I jumped off the tank treads into the thick, spongy muck to stretch my legs when, suddenly, I was attacked from all sides. Millions and millions of ravenous mosquitoes were springing up from the muck, drawn to the carbon dioxide I was exhaling. I swiped frantically with my arms and turned this way and that to escape them. Nothing helped. I had been warned about the tundra and its perils. Bears, insect swarms, unpredictable storms, endless miles of muddy swells and ruts. But these werent just stories anymore. This had become all too real.

My critics were right, I realized. I had no business leading this expedition. I was neither a geologist nor an outdoorsman. I was a theoretical physicist who belonged back home in Princeton. I should be working on calculations, with notebook in hand, not trying to lead a team of Russian, Italian, and American scientists on what was probably a hopeless quest in search of a rare mineral that had traveled billions of years through space.

How could this have happened? I asked, as I struggled against the ever-growing swarm. Unfortunately, I knew the answer: The crazy expedition had been my idea, the fulfillment of a scientific fantasy that had been occupying my mind for nearly three decades. The seed was planted in the early 1980s when my student and I developed a theory showing how to create novel forms of matter long thought to be impossible, atomic formations explicitly forbidden by venerable scientific principles.

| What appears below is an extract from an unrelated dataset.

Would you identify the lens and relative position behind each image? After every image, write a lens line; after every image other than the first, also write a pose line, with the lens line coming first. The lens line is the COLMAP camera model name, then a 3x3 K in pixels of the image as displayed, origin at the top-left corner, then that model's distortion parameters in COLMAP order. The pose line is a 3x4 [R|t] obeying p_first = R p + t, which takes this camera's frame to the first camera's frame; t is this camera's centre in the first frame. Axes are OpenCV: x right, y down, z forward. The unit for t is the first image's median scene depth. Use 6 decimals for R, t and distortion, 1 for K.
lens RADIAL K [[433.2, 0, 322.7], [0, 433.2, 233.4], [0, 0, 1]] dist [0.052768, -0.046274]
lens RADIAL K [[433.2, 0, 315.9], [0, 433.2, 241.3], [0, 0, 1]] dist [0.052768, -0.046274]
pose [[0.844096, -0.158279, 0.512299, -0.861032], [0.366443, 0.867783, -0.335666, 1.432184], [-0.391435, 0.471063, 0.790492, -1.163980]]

I had learned early on to pay close attention whenever an idea is dismissed as impossible. Most of the time, scientists are referring to something that is truly out of the question, like violating the conservation of energy or creating a perpetual motion machine. It never makes sense to pursue those kinds of ideas. But sometimes, an idea is judged to be impossible based on assumptions that could be violated under certain circumstances that have never been considered before. I call that the second kind of impossible.

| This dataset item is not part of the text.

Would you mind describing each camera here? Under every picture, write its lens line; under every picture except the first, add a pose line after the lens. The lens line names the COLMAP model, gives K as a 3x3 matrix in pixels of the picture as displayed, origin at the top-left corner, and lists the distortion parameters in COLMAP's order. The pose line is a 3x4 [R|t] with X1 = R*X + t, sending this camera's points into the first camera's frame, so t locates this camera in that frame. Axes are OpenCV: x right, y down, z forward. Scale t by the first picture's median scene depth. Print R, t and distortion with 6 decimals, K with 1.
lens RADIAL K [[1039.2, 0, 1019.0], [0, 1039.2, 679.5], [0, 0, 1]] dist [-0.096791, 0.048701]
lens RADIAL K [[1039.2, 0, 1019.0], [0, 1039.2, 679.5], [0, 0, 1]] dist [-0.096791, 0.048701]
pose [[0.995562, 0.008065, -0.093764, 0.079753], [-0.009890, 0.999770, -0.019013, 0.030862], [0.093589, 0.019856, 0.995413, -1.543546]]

If one can expose the underlying assumptions and find a long-overlooked loophole, the second kind of impossible is a potential gold mine that can offer a scientist the rare opportunity, perhaps a once-in-a-lifetime opportunity, to make a transformational discovery.

In the early 1980s, my student and I discovered a scientific loophole in one of the most well-established laws of science and, exploiting that, realized it was possible to create new forms of matter. In a remarkable coincidence, just as our theory was being developed, an example of the material was accidentally discovered in a nearby laboratory. And soon, a new field of science was born.

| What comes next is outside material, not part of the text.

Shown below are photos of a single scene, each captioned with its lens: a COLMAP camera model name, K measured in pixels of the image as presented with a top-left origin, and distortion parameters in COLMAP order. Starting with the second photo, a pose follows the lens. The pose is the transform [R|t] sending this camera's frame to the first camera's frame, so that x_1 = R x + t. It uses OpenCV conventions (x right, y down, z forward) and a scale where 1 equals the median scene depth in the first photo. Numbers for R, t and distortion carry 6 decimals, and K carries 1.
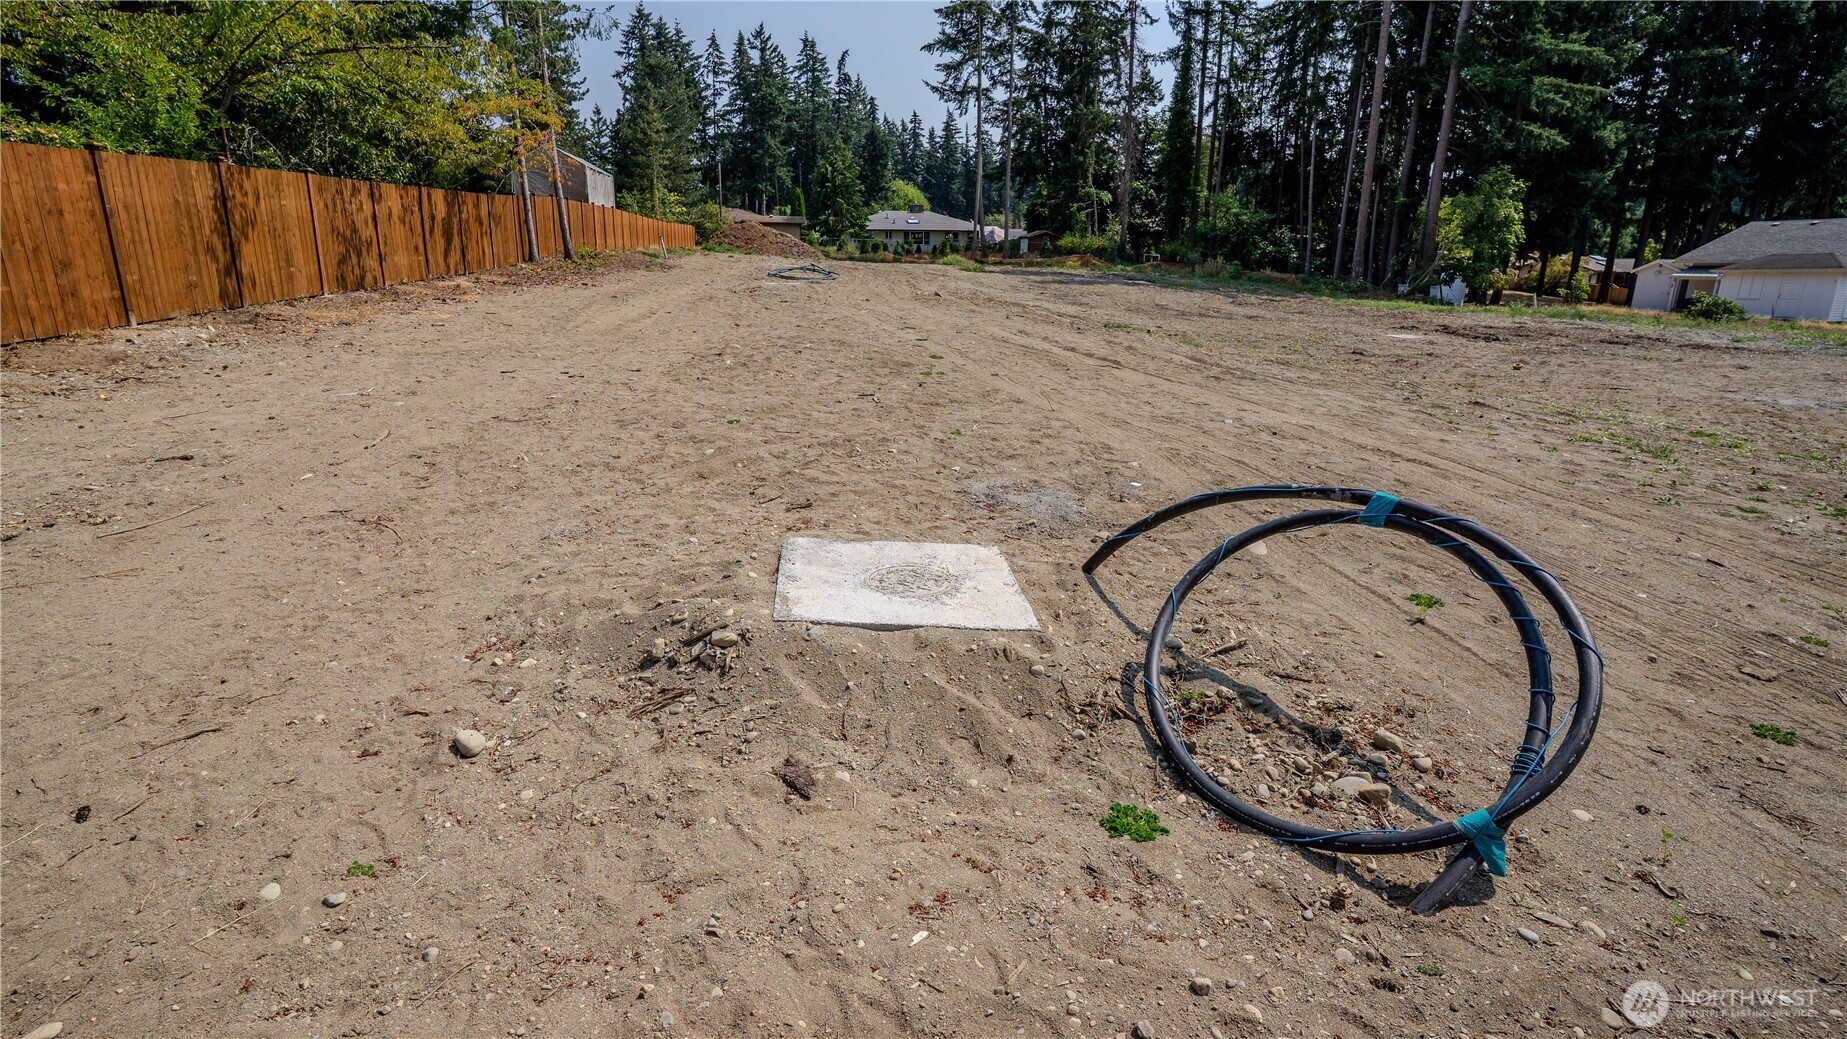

But there was one question that kept bothering me: Why hadnt this discovery been made long ago? Surely nature had made these forms of matter thousands, or millions, or perhaps even billions of years before we had dreamed them up. I could not stop myself from wondering where the natural versions of our material were being hidden and what secrets they might hold.

I did not realize at the time that this question would lead me down the road to Kamchatka, an almost thirty-year-long detective story with a dizzying array of improbable twists and turns along the way. So many seemingly insurmountable barriers had to be conquered that it sometimes felt like an unseen force was guiding me and my team step by step toward this exotic land. Our entire investigation had been so... impossible.

Now we were in the middle of nowhere, with everything we had achieved up to this point at risk. Success would depend on whether we were lucky enough and skillful enough to conquer all of the unexpected obstacles, some of them terrifying, that we were about to confront.

PART I

MAKING THE IMPOSSIBLE POSSIBLE
ONE

IMPOSSIBLE!

P ASADENA , C ALIFORNIA , 1985: Impossible!

The word resonated throughout the large lecture hall. I had just finished describing a revolutionary concept for a new type of matter that my graduate student, Dov Levine, and I had invented.